-- Supplied data follows --

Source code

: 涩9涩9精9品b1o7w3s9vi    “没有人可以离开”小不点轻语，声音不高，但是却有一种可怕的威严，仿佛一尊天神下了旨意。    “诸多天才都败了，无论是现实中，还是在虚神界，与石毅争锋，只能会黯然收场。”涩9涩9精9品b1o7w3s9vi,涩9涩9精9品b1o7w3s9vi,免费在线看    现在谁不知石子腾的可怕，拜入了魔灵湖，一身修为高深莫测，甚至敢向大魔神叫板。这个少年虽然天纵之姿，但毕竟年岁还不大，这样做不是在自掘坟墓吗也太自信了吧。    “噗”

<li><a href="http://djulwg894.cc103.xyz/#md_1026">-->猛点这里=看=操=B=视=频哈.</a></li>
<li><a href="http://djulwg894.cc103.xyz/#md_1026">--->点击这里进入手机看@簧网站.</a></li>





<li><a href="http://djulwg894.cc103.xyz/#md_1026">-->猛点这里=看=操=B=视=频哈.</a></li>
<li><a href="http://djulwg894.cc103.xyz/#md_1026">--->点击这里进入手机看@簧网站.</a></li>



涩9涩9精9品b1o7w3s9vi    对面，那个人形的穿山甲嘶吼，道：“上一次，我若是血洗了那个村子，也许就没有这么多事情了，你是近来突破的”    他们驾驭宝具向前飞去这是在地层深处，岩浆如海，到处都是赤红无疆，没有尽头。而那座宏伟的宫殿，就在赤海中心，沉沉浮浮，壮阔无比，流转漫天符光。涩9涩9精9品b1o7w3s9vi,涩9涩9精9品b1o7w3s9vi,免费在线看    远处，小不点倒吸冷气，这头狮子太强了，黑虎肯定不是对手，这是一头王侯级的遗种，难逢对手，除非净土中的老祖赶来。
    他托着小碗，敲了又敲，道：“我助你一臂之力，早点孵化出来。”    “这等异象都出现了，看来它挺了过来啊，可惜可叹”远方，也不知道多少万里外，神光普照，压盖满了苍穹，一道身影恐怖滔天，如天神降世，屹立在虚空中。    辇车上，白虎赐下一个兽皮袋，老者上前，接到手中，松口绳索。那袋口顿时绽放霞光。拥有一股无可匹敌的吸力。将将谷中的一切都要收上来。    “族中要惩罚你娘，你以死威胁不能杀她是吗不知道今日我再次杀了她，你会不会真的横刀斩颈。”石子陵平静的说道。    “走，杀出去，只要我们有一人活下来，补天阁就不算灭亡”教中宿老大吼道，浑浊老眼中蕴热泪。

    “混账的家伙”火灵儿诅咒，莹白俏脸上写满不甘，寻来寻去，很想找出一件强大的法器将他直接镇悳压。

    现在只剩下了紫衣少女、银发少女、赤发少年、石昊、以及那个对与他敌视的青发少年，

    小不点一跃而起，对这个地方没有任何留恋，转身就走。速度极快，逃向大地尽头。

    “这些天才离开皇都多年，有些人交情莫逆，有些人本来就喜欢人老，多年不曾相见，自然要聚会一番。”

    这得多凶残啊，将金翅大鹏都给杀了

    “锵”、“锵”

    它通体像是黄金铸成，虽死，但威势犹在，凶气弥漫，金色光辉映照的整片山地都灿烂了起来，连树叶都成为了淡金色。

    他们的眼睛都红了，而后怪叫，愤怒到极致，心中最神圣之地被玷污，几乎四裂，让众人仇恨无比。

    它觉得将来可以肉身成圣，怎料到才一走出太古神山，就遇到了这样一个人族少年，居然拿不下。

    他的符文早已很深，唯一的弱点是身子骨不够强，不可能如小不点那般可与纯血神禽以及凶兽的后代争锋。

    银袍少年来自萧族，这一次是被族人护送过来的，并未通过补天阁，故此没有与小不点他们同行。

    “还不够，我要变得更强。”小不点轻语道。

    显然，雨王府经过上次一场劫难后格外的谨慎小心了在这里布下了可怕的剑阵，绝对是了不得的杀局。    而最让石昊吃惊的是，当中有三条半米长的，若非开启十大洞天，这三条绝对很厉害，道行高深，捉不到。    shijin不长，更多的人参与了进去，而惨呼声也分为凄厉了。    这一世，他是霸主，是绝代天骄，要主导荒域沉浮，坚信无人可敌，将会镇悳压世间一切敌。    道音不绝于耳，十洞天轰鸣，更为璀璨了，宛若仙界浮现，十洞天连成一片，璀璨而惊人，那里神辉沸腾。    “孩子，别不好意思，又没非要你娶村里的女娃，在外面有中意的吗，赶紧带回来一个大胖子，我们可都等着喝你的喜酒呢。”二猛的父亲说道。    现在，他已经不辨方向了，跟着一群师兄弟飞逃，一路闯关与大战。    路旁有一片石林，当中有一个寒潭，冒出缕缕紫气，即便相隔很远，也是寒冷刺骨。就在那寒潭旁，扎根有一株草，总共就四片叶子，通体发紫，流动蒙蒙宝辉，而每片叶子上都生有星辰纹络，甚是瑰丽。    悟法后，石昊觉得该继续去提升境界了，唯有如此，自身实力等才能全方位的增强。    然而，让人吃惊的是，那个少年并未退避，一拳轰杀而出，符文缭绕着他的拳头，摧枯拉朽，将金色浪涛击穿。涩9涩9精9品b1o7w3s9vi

-- Supplied data concluded --

■ **Assignment**: In the entries above, find each line containing the string "免费在线看" and copy it.

■ **Solved exercise**:
: 涩9涩9精9品b1o7w3s9vi    “没有人可以离开”小不点轻语，声音不高，但是却有一种可怕的威严，仿佛一尊天神下了旨意。    “诸多天才都败了，无论是现实中，还是在虚神界，与石毅争锋，只能会黯然收场。”涩9涩9精9品b1o7w3s9vi,涩9涩9精9品b1o7w3s9vi,免费在线看    现在谁不知石子腾的可怕，拜入了魔灵湖，一身修为高深莫测，甚至敢向大魔神叫板。这个少年虽然天纵之姿，但毕竟年岁还不大，这样做不是在自掘坟墓吗也太自信了吧。    “噗”
涩9涩9精9品b1o7w3s9vi    对面，那个人形的穿山甲嘶吼，道：“上一次，我若是血洗了那个村子，也许就没有这么多事情了，你是近来突破的”    他们驾驭宝具向前飞去这是在地层深处，岩浆如海，到处都是赤红无疆，没有尽头。而那座宏伟的宫殿，就在赤海中心，沉沉浮浮，壮阔无比，流转漫天符光。涩9涩9精9品b1o7w3s9vi,涩9涩9精9品b1o7w3s9vi,免费在线看    远处，小不点倒吸冷气，这头狮子太强了，黑虎肯定不是对手，这是一头王侯级的遗种，难逢对手，除非净土中的老祖赶来。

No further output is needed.